▶ [WORK ORDER]:
Which lines of the entries below hold the word "Crazy"? Report each of them.

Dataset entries
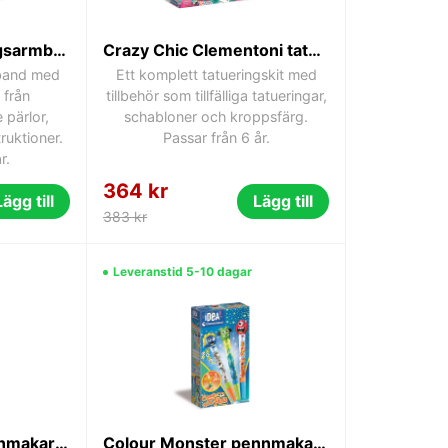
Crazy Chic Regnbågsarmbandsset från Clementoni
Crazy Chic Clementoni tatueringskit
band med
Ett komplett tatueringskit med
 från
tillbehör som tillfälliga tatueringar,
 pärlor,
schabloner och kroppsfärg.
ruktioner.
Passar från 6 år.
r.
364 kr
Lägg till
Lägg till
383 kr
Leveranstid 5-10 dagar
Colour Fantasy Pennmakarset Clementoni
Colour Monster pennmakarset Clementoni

==

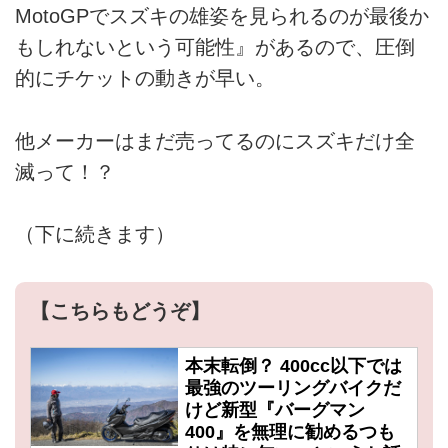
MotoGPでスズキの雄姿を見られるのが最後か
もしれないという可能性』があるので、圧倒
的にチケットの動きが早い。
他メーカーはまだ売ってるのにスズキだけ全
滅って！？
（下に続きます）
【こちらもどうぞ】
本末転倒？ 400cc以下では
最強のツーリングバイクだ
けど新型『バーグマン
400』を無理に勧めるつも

▶ [EXERCISE OUTPUT]:
Crazy Chic Regnbågsarmbandsset från Clementoni
Crazy Chic Clementoni tatueringskit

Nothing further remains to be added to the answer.